This theory explains how large increases in one sector
can harm other parts of the economy by raising the exchange
rate, harming consumers and raising inflation.
Other economies that rely too much on a few commodities
face similar problems.
The
rush to bio-fuels is also impacting cruelly in agriculture,
massive subsidies and high oil prices are encouraging
agricultural production away from basic foods.
Tragically, rich countries are subsidising bio-fuel
production, raising prices.
Filling a Range Rover with subsidised ethanol takes as
much ‘grain’ as would feed an African family for a year.
Rich countries’ fuel substitution programmes often
consume more energy to produce than they save.
It’s a populist Green response to global warming that
does the opposite of what was intended.
GM foods offer great production opportunities.
The
UN, IMF, World Bank, WTO, and senior Finance Ministers met
recently in Washington, DC and pledges were made to provide
US$500 million in urgent food aid by May 1st, such
is the crisis.
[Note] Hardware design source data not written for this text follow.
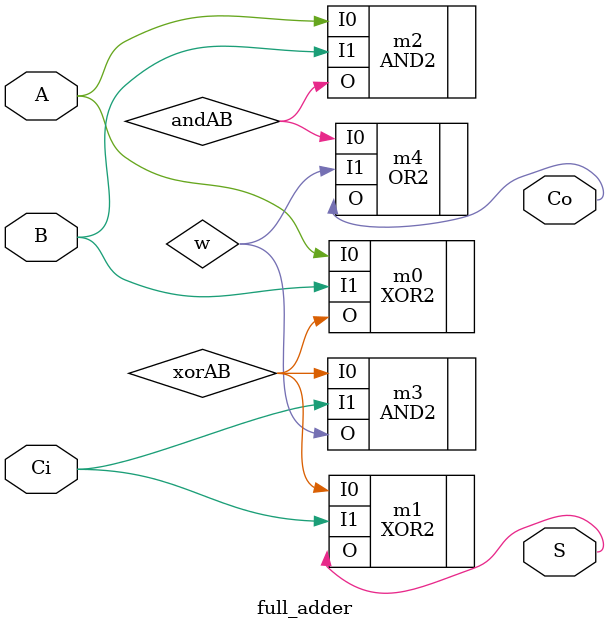
<source format=v>
`timescale 1ns / 1ps
module full_adder(
	input A,
	input B,
	input Ci,
	output S,
	output Co
);
	wire xorAB, andAB, w;
	XOR2  m0(.I0(A), .I1(B), .O(xorAB)),
			m1(.I0(xorAB), .I1(Ci), .O(S));
	AND2  m2(.I0(A), .I1(B), .O(andAB)),
			m3(.I0(xorAB), .I1(Ci), .O(w));
	OR2   m4(.I0(andAB), .I1(w), .O(Co));
endmodule

</source>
This
is important short term action.
But How can you encourage poor countries to grow food
when subsidies from rich countries can drop similar products
into their local market, sometimes at a third of local prices?
The medium and long term solution is the Doha
Development Trade round, which is now at a critical stage.
Unless the players at the WTO can get closer in the
next few weeks, the deal will not be cut this year.
Politics in the US and elsewhere make it difficult to
believe the deal could be done next year.
However, negotiations are closer than most believe in
Geneva. A
mini-Ministerial Meeting in May is possible.
They won’t meet if the differences can’t be
bridged.
If the rich countries cannot find the political
courage to front their subsidised farmers when food prices are
so high and will remain high, when can they summon up the
willpower to save themselves?
Subsidies in rich countries are a direct cash transfer
from the poorest consumers to the richest of producers.
People have often said a WTO deal is difficult when the
world economy is pumping.
Why take risks if things look good?
Now we have a global credit crunch so the global
economy would receive a welcome boost if a deal was done.
Of 100 economists, 99 would report everyone wins,
eventually. But
politicians and hungry families live in the immediate.
The next meal, pay day, or election.